I know, right?  Don't I care about you any more?  Don't I want to keep fighting to eek out time to sit gazing vapidly at the computer's wide-screen internet instead of reading a book or playing with my baby?
you funny
This is me, adjusting to my new life.  And I absolutely do not want to make it sound as though I am compromising, because so many people casually hate on pregnancy and child-rearing, and for anyone who is interested in either, I don't want to add to that negative atmosphere.  It's not negative.  It's not easy, I'll give you that - some days it is flat out grueling, some days (let's be honest) I wake up in the morning ready to cry before the day has started because it's going to be just like the one before, and the one before was hard.  But still, you adjust, things take on or lose priority - like the internet, basically falling off the bottom of the chart, my daughter at the top.  I will admit that maintaining my identity feels hard some days, because I am 1000% taking care of my baby's needs, and even when I am drop-dead exhausted with a tension headache the weight of Christian's burden hauling down my back, I take her in my arms to make sure her needs are met, regardless of my own.

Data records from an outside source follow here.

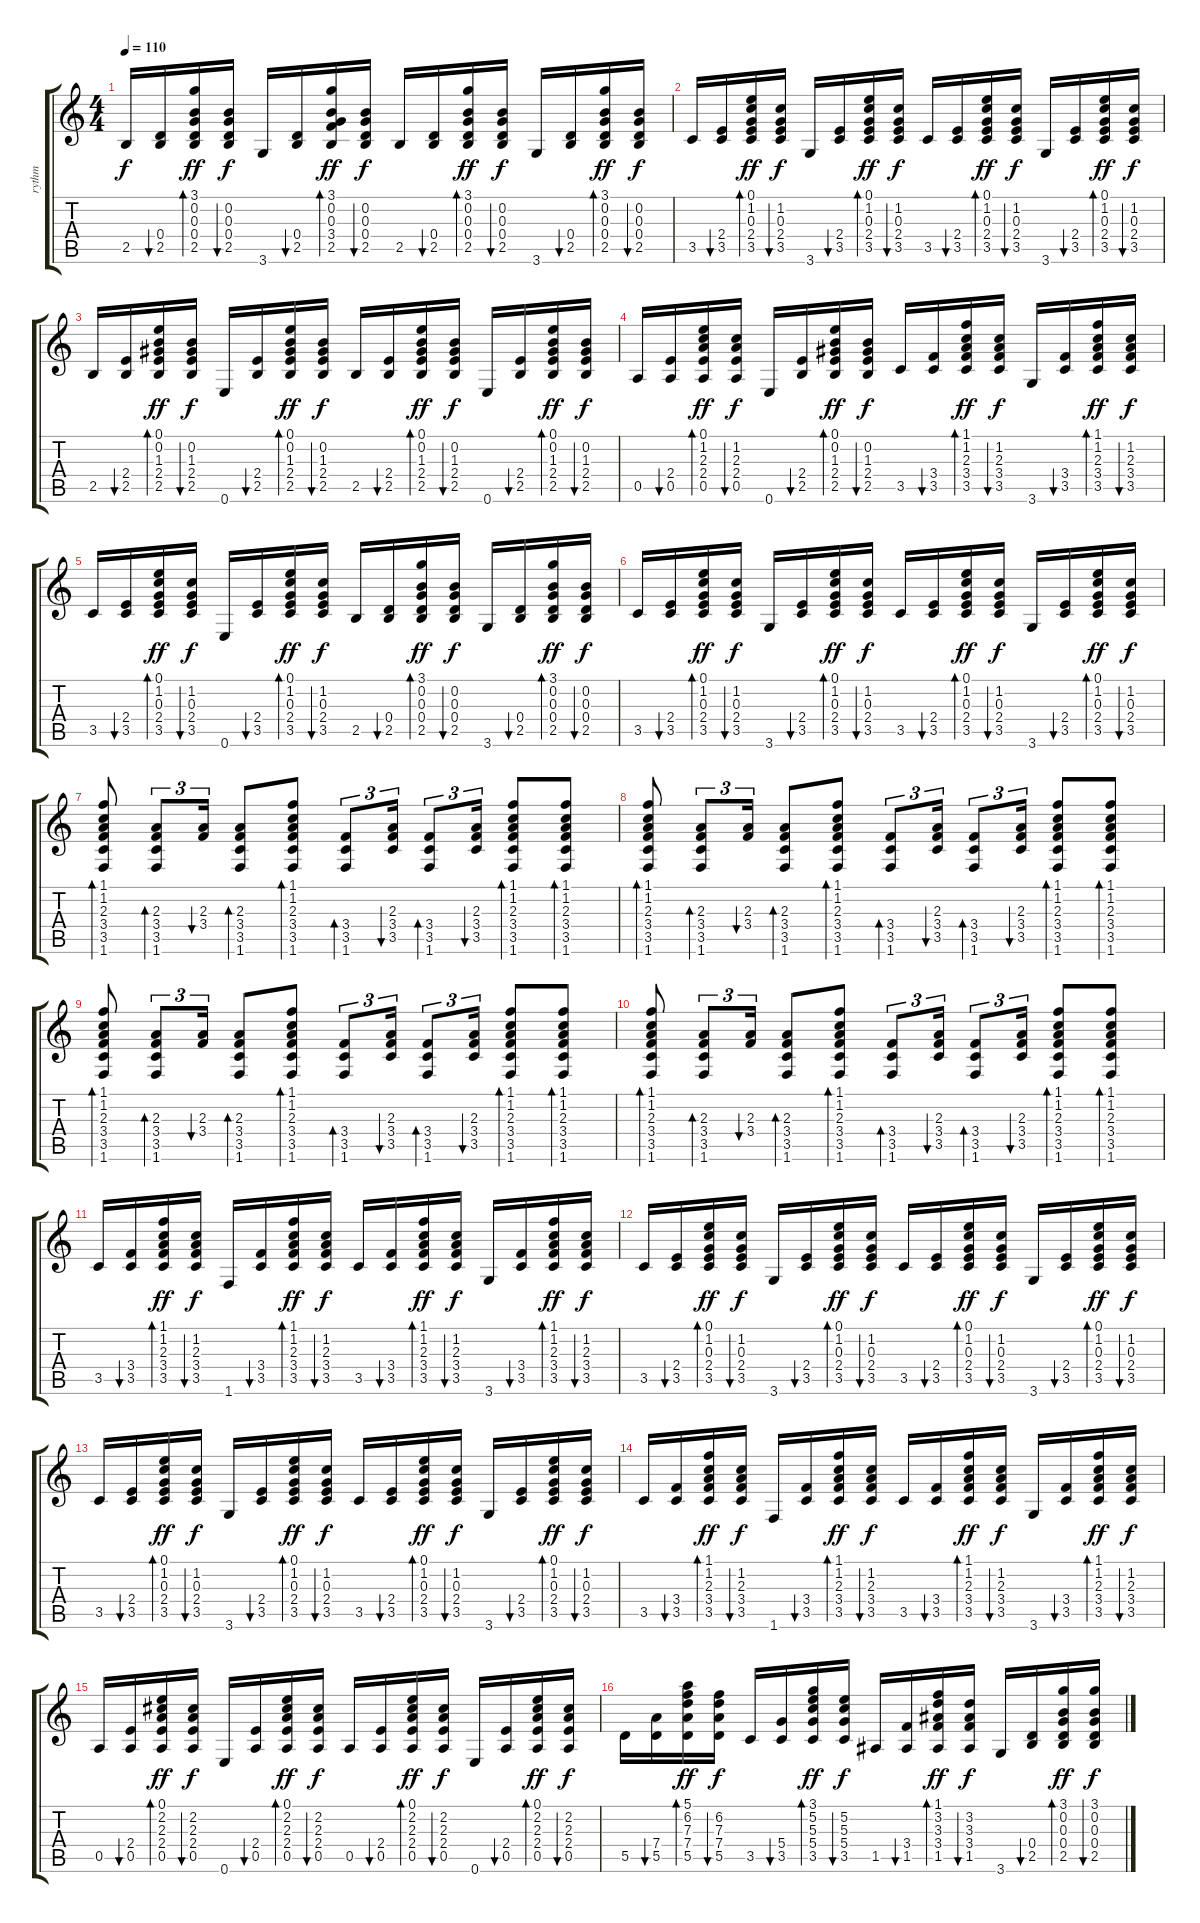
\track ("rythm" "rythm") {instrument acousticguitarnylon}
\staff {score tabs}
\tuning (E4 B3 G3 D3 A2 E2) {hide}
\ts (4 4)
\tempo 110
\clef g2
\ks c
2.5.16{dy f} (0.4 2.5).16{bu 120} (3.1 0.2 0.3 0.4 2.5).16{bd 120 dy ff} (0.2 0.3 0.4 2.5).16{bu 120 dy f} 3.6.16 (0.4 2.5).16{bu 120} (3.1 0.2 0.3 3.4 2.5).16{bd 120 dy ff} (0.2 0.3 0.4 2.5).16{bu 120 dy f} 2.5.16 (0.4 2.5).16{bu 120} (3.1 0.2 0.3 0.4 2.5).16{bd 120 dy ff} (0.2 0.3 0.4 2.5).16{bu 120 dy f} 3.6.16 (0.4 2.5).16{bu 120} (3.1 0.2 0.3 0.4 2.5).16{bd 120 dy ff} (0.2 0.3 0.4 2.5).16{bu 120 dy f} |
3.5.16 (2.4 3.5).16{bu 120} (0.1 1.2 0.3 2.4 3.5).16{bd 120 dy ff} (1.2 0.3 2.4 3.5).16{bu 120 dy f} 3.6.16 (2.4 3.5).16{bu 120} (0.1 1.2 0.3 2.4 3.5).16{bd 120 dy ff} (1.2 0.3 2.4 3.5).16{bu 120 dy f} 3.5.16 (2.4 3.5).16{bu 120} (0.1 1.2 0.3 2.4 3.5).16{bd 120 dy ff} (1.2 0.3 2.4 3.5).16{bu 120 dy f} 3.6.16 (2.4 3.5).16{bu 120} (0.1 1.2 0.3 2.4 3.5).16{bd 120 dy ff} (1.2 0.3 2.4 3.5).16{bu 120 dy f} |
2.5.16 (2.4 2.5).16{bu 120} (0.1 0.2 1.3 2.4 2.5).16{bd 120 dy ff} (0.2 1.3 2.4 2.5).16{bu 120 dy f} 0.6.16 (2.4 2.5).16{bu 120} (0.1 0.2 1.3 2.4 2.5).16{bd 120 dy ff} (0.2 1.3 2.4 2.5).16{bu 120 dy f} 2.5.16 (2.4 2.5).16{bu 120} (0.1 0.2 1.3 2.4 2.5).16{bd 120 dy ff} (0.2 1.3 2.4 2.5).16{bu 120 dy f} 0.6.16 (2.4 2.5).16{bu 120} (0.1 0.2 1.3 2.4 2.5).16{bd 120 dy ff} (0.2 1.3 2.4 2.5).16{bu 120 dy f} |
0.5.16 (2.4 0.5).16{bu 120} (0.1 1.2 2.3 2.4 0.5).16{bd 120 dy ff} (1.2 2.3 2.4 0.5).16{bu 120 dy f} 0.6.16 (2.4 2.5).16{bu 120} (0.1 0.2 1.3 2.4 2.5).16{bd 120 dy ff} (0.2 1.3 2.4 2.5).16{bu 120 dy f} 3.5.16 (3.4 3.5).16{bu 120} (1.1 1.2 2.3 3.4 3.5).16{bd 120 dy ff} (1.2 2.3 3.4 3.5).16{bu 120 dy f} 3.6.16 (3.4 3.5).16{bu 120} (1.1 1.2 2.3 3.4 3.5).16{bd 120 dy ff} (1.2 2.3 3.4 3.5).16{bu 120 dy f} |
3.5.16 (2.4 3.5).16{bu 120} (0.1 1.2 0.3 2.4 3.5).16{bd 120 dy ff} (1.2 0.3 2.4 3.5).16{bu 120 dy f} 0.6.16 (2.4 3.5).16{bu 120} (0.1 1.2 0.3 2.4 3.5).16{bd 120 dy ff} (1.2 0.3 2.4 3.5).16{bu 120 dy f} 2.5.16 (0.4 2.5).16{bu 120} (3.1 0.2 0.3 0.4 2.5).16{bd 120 dy ff} (0.2 0.3 0.4 2.5).16{bu 120 dy f} 3.6.16 (0.4 2.5).16{bu 120} (3.1 0.2 0.3 0.4 2.5).16{bd 120 dy ff} (0.2 0.3 0.4 2.5).16{bu 120 dy f} |
3.5.16 (2.4 3.5).16{bu 120} (0.1 1.2 0.3 2.4 3.5).16{bd 120 dy ff} (1.2 0.3 2.4 3.5).16{bu 120 dy f} 3.6.16 (2.4 3.5).16{bu 120} (0.1 1.2 0.3 2.4 3.5).16{bd 120 dy ff} (1.2 0.3 2.4 3.5).16{bu 120 dy f} 3.5.16 (2.4 3.5).16{bu 120} (0.1 1.2 0.3 2.4 3.5).16{bd 120 dy ff} (1.2 0.3 2.4 3.5).16{bu 120 dy f} 3.6.16 (2.4 3.5).16{bu 120} (0.1 1.2 0.3 2.4 3.5).16{bd 120 dy ff} (1.2 0.3 2.4 3.5).16{bu 120 dy f} |
(1.1 1.2 2.3 3.4 3.5 1.6).8{bd 60} (2.3 3.4 3.5 1.6).8{tu (3 2) bd 60} (2.3 3.4).16{tu (3 2) bu 60} (2.3 3.4 3.5 1.6).8{bd 60} (1.1 1.2 2.3 3.4 3.5 1.6).8{bd 60} (3.4 3.5 1.6).8{tu (3 2) bd 60} (2.3 3.4 3.5).16{tu (3 2) bu 60} (3.4 3.5 1.6).8{tu (3 2) bd 60} (2.3 3.4 3.5).16{tu (3 2) bu 60} (1.1 1.2 2.3 3.4 3.5 1.6).8{bd 60} (1.1 1.2 2.3 3.4 3.5 1.6).8{bd 60} |
(1.1 1.2 2.3 3.4 3.5 1.6).8{bd 60} (2.3 3.4 3.5 1.6).8{tu (3 2) bd 60} (2.3 3.4).16{tu (3 2) bu 60} (2.3 3.4 3.5 1.6).8{bd 60} (1.1 1.2 2.3 3.4 3.5 1.6).8{bd 60} (3.4 3.5 1.6).8{tu (3 2) bd 60} (2.3 3.4 3.5).16{tu (3 2) bu 60} (3.4 3.5 1.6).8{tu (3 2) bd 60} (2.3 3.4 3.5).16{tu (3 2) bu 60} (1.1 1.2 2.3 3.4 3.5 1.6).8{bd 60} (1.1 1.2 2.3 3.4 3.5 1.6).8{bd 60} |
(1.1 1.2 2.3 3.4 3.5 1.6).8{bd 60} (2.3 3.4 3.5 1.6).8{tu (3 2) bd 60} (2.3 3.4).16{tu (3 2) bu 60} (2.3 3.4 3.5 1.6).8{bd 60} (1.1 1.2 2.3 3.4 3.5 1.6).8{bd 60} (3.4 3.5 1.6).8{tu (3 2) bd 60} (2.3 3.4 3.5).16{tu (3 2) bu 60} (3.4 3.5 1.6).8{tu (3 2) bd 60} (2.3 3.4 3.5).16{tu (3 2) bu 60} (1.1 1.2 2.3 3.4 3.5 1.6).8{bd 60} (1.1 1.2 2.3 3.4 3.5 1.6).8{bd 60} |
(1.1 1.2 2.3 3.4 3.5 1.6).8{bd 60} (2.3 3.4 3.5 1.6).8{tu (3 2) bd 60} (2.3 3.4).16{tu (3 2) bu 60} (2.3 3.4 3.5 1.6).8{bd 60} (1.1 1.2 2.3 3.4 3.5 1.6).8{bd 60} (3.4 3.5 1.6).8{tu (3 2) bd 60} (2.3 3.4 3.5).16{tu (3 2) bu 60} (3.4 3.5 1.6).8{tu (3 2) bd 60} (2.3 3.4 3.5).16{tu (3 2) bu 60} (1.1 1.2 2.3 3.4 3.5 1.6).8{bd 60} (1.1 1.2 2.3 3.4 3.5 1.6).8{bd 60} |
3.5.16 (3.4 3.5).16{bu 120} (1.1 1.2 2.3 3.4 3.5).16{bd 120 dy ff} (1.2 2.3 3.4 3.5).16{bu 120 dy f} 1.6.16 (3.4 3.5).16{bu 120} (1.1 1.2 2.3 3.4 3.5).16{bd 120 dy ff} (1.2 2.3 3.4 3.5).16{bu 120 dy f} 3.5.16 (3.4 3.5).16{bu 120} (1.1 1.2 2.3 3.4 3.5).16{bd 120 dy ff} (1.2 2.3 3.4 3.5).16{bu 120 dy f} 3.6.16 (3.4 3.5).16{bu 120} (1.1 1.2 2.3 3.4 3.5).16{bd 120 dy ff} (1.2 2.3 3.4 3.5).16{bu 120 dy f} |
3.5.16 (2.4 3.5).16{bu 120} (0.1 1.2 0.3 2.4 3.5).16{bd 120 dy ff} (1.2 0.3 2.4 3.5).16{bu 120 dy f} 3.6.16 (2.4 3.5).16{bu 120} (0.1 1.2 0.3 2.4 3.5).16{bd 120 dy ff} (1.2 0.3 2.4 3.5).16{bu 120 dy f} 3.5.16 (2.4 3.5).16{bu 120} (0.1 1.2 0.3 2.4 3.5).16{bd 120 dy ff} (1.2 0.3 2.4 3.5).16{bu 120 dy f} 3.6.16 (2.4 3.5).16{bu 120} (0.1 1.2 0.3 2.4 3.5).16{bd 120 dy ff} (1.2 0.3 2.4 3.5).16{bu 120 dy f} |
3.5.16 (2.4 3.5).16{bu 120} (0.1 1.2 0.3 2.4 3.5).16{bd 120 dy ff} (1.2 0.3 2.4 3.5).16{bu 120 dy f} 3.6.16 (2.4 3.5).16{bu 120} (0.1 1.2 0.3 2.4 3.5).16{bd 120 dy ff} (1.2 0.3 2.4 3.5).16{bu 120 dy f} 3.5.16 (2.4 3.5).16{bu 120} (0.1 1.2 0.3 2.4 3.5).16{bd 120 dy ff} (1.2 0.3 2.4 3.5).16{bu 120 dy f} 3.6.16 (2.4 3.5).16{bu 120} (0.1 1.2 0.3 2.4 3.5).16{bd 120 dy ff} (1.2 0.3 2.4 3.5).16{bu 120 dy f} |
3.5.16 (3.4 3.5).16{bu 120} (1.1 1.2 2.3 3.4 3.5).16{bd 120 dy ff} (1.2 2.3 3.4 3.5).16{bu 120 dy f} 1.6.16 (3.4 3.5).16{bu 120} (1.1 1.2 2.3 3.4 3.5).16{bd 120 dy ff} (1.2 2.3 3.4 3.5).16{bu 120 dy f} 3.5.16 (3.4 3.5).16{bu 120} (1.1 1.2 2.3 3.4 3.5).16{bd 120 dy ff} (1.2 2.3 3.4 3.5).16{bu 120 dy f} 3.6.16 (3.4 3.5).16{bu 120} (1.1 1.2 2.3 3.4 3.5).16{bd 120 dy ff} (1.2 2.3 3.4 3.5).16{bu 120 dy f} |
0.5.16 (2.4 0.5).16{bu 120} (0.1 2.2 2.3 2.4 0.5).16{bd 120 dy ff} (2.2 2.3 2.4 0.5).16{bu 120 dy f} 0.6.16 (2.4 0.5).16{bu 120} (0.1 2.2 2.3 2.4 0.5).16{bd 120 dy ff} (2.2 2.3 2.4 0.5).16{bu 120 dy f} 0.5.16 (2.4 0.5).16{bu 120} (0.1 2.2 2.3 2.4 0.5).16{bd 120 dy ff} (2.2 2.3 2.4 0.5).16{bu 120 dy f} 0.6.16 (2.4 0.5).16{bu 120} (0.1 2.2 2.3 2.4 0.5).16{bd 120 dy ff} (2.2 2.3 2.4 0.5).16{bu 120 dy f} |
5.5.16 (7.4 5.5).16{bu 120} (5.1 6.2 7.3 7.4 5.5).16{bd 120 dy ff} (6.2 7.3 7.4 5.5).16{bu 120 dy f} 3.5.16 (5.4 3.5).16{bu 120} (3.1 5.2 5.3 5.4 3.5).16{bd 120 dy ff} (5.2 5.3 5.4 3.5).16{bu 120 dy f} 1.5.16 (3.4 1.5).16{bu 120} (1.1 3.2 3.3 3.4 1.5).16{bd 120 dy ff} (3.2 3.3 3.4 1.5).16{bu 120 dy f} 3.6.16 (0.4 2.5).16{bu 120} (3.1 0.2 0.3 0.4 2.5).16{bd 120 dy ff} (3.1 0.2 0.3 0.4 2.5).16{bu 120 dy f}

But part of the adjusting and rearrangement of priorities has been (to use that dreadful Christianese phrase) to adapt to a different season of life.  The internet has lost much of its vapid, time-consuming interest (bleh), I spend less time writing (horror of horrors), and more time reading and moving about. For whatever reason, not only does my daughter need to be on the move and mobile to be soothed (if that were only the case, I could put her in a swing), she prefers to be held in order to fall asleep.  This is very flattering, of course, but also extremely exhausting.  So I walk.  A lot.  I carry her in a wrap, and if she is not completely out when I go to sit down, she will rouse and cry.  She is here to make sure Maman never gets diabetes.

This, and nursing, gives me the opportunity to spend more time reading.  I've never been good at equally dividing my time between reading and writing: I'm always focusing on one more than the other.  Right now, I'm focusing on reading.  I finished an excellent treatise on the composition of poetry by Robert Hillyer, bought and worked halfway through My Antonia (having seen Chloe and Carmel enjoy it so much), and picked up Art and Beauty in the Middle Ages and The Name of the Rose, both by Umberto Eco.  Most of My Antonia was read on a particularly bad day: I walked almost all of it with my daughter, and read as I walked, so while I thoroughly enjoyed what I read, I rather gorged myself and have backed off, spending a little more time reading Art and Beauty.  The latter I am enjoying more than I thought I would: it is what feels like a flawless translation from the original Italian, concerning the medieval view of aesthetics.  Sounds dull?  It's not.  It is a book which beautifully answers for so many of my readers why my novel Plenilune is so rich and lavishly coloured.  I picked up The Name of the Rose (a fiction by Eco) because I was eager to read more of this author, and I feel that once I have finished Art and Beauty, it will shed more light of understanding on the uniquely styled novel of The Name of the Rose.  Hand in hand with that, even though I will not grasp all of the author's deep intentions in his monastic mystery, I am thrilled to discover another writer who is not afraid to bring all his (to the outside reader) eclectic, didactic prose to bear on his story and not cater to the public's mainstream tastes.

It may not make us popular, but at least we feel we have something worth sharing.